Хозяйка кивнула. Оно и видно: казалось бы, куда худеть ещё больше, но младенчика теперь было на просвет видать. Она усадила мать в единственное кресло, подала ей шаль овечьей шерсти. Следом всунула в руки дочку. 

— На вот, держи. Крепко. Не руками держи — душой, поняла? Душой и сердцем. По-другому не удержим!

Кузнец незримо стоял в сторонке, но и его прошибла дрожь. Он испугался сразу за всех: и за дочку, в которой жизнь едва-едва теплилась; и за красавицу-жену, так сильно переживающую, что того гляди, сама угаснет от переживаний своих непомерных; и за ведьму — вдруг не выдюжит!

— Мне выйти? — прохрипел он.

Варвара вздрогнула, будто только его заметила.

— Нет. Сядь туда. И тоже помогай как знаешь.
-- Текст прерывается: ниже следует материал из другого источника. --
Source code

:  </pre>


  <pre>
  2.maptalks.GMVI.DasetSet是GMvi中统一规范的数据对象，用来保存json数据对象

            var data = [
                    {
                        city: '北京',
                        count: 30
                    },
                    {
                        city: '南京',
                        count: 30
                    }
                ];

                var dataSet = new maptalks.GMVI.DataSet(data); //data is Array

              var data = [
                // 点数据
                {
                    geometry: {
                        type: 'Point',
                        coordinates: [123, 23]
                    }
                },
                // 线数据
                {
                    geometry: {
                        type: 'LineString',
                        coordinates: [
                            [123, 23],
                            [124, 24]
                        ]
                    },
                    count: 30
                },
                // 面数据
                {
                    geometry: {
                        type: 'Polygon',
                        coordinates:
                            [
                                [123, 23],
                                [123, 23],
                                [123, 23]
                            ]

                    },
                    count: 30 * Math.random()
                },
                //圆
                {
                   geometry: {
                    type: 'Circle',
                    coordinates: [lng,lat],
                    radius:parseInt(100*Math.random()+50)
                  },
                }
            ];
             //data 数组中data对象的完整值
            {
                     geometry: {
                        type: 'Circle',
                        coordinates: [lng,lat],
Проси, молись — что хочешь делай.

Мужчина кивнул, опускаясь на трёхногий стул. 

Маленькую комнатку незримо заполонил напев, пришёл откуда-то извне, и сразу повеяло разнотравьем, спелыми бабушкиными яблоками и робким теплом. Казалось, пели голые деревья за окном и жёлтая, прибитая дождём трава, деревянные стены сруба и тяжёлая тканая скатерть. 
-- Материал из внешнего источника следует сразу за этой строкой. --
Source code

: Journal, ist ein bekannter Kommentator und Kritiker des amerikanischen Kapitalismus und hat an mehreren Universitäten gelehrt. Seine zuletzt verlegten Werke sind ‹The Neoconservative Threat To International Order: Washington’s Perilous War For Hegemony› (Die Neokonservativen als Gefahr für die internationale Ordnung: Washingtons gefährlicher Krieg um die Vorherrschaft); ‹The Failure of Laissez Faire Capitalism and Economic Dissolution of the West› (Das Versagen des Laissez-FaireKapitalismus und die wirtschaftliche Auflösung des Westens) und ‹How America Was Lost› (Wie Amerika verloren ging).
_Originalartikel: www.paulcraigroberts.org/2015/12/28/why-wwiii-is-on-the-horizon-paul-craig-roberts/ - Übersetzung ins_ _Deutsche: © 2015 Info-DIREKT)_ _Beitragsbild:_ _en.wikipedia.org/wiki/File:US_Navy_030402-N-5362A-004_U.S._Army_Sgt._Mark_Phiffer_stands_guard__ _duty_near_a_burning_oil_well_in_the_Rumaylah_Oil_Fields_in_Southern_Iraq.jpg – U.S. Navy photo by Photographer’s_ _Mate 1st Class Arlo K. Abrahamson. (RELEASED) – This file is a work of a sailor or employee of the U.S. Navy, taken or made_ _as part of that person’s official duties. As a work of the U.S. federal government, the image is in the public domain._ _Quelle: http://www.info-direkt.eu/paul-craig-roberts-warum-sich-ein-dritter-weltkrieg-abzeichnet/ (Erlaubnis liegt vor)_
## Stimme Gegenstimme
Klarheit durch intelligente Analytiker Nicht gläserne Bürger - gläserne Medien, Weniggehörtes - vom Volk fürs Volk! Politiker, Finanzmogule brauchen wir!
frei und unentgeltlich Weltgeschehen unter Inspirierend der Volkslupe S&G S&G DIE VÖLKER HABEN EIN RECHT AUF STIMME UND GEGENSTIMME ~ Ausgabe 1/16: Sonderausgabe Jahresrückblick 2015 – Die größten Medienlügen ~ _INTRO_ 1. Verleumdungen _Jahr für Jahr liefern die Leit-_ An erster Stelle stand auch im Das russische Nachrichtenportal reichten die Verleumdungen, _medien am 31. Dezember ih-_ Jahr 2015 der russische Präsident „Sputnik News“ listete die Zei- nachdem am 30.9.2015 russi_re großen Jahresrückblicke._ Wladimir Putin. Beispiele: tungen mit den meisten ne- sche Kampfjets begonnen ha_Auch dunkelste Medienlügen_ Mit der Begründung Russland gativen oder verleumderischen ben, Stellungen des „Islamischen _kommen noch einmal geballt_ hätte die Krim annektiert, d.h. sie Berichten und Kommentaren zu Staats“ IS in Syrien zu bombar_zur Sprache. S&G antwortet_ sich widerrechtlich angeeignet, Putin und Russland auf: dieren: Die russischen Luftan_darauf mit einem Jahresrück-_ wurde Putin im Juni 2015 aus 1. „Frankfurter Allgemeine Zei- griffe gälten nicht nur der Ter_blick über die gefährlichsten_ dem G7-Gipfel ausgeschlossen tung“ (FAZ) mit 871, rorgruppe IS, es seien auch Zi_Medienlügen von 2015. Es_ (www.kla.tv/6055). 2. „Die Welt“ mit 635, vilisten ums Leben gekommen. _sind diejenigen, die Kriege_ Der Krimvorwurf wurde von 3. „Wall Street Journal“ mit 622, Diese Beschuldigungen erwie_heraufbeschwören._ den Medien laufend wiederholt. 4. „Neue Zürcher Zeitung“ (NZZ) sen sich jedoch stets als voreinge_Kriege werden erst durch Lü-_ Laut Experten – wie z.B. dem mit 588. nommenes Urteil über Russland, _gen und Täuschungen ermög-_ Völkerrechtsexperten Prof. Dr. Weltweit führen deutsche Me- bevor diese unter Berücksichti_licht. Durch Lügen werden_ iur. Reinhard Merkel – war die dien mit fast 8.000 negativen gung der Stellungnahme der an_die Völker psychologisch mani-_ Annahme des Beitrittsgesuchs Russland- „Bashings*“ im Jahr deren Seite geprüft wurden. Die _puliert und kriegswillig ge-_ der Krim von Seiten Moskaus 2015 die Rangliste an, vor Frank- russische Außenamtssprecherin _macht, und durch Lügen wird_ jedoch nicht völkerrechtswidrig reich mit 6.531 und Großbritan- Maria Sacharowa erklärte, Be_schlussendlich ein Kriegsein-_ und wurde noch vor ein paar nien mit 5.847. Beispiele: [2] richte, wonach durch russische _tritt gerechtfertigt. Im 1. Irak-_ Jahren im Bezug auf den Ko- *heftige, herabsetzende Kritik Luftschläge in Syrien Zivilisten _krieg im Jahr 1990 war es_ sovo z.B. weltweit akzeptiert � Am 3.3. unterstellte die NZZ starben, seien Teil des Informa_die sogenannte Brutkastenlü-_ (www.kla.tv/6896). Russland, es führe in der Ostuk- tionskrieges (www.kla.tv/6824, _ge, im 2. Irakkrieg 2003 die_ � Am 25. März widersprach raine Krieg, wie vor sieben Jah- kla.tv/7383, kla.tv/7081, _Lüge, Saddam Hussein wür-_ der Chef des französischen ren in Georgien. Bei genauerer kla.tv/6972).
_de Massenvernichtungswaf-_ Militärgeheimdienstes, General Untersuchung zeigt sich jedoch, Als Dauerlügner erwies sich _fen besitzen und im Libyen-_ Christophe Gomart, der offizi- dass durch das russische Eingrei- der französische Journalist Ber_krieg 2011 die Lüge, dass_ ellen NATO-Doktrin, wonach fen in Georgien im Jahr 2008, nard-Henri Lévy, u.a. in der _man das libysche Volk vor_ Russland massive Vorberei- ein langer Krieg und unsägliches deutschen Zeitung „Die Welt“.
…Тоненькими чёрточками, жирными точками плетётся, выплетается кружево. Плетётся, плетётся, переплетается, перекликается с гадами шипящими, с гадами ползучими. Переливается с чешуёй блестящей начищенной, с холодами зимними, стужей лютою. По каплям выводится с плоти нежной чёрное кружево. Вплетается, вгрызается зубьями острыми в гнёздышко новое, тёплое, сытное. Косит по сторонам глазами-бусинами. Шипы грызучие ломаются, распускаются лепестками цветочными, яркими, красными. Кровь-живица бежит весенним ручейком по жилам, питается от отца-матери, согревается солнышком вешним, денёчком погожим, безветренным. Мрёт колдовство лютое, гибнет проклятие смертное, тянутся к свету росточки зелёные робкие…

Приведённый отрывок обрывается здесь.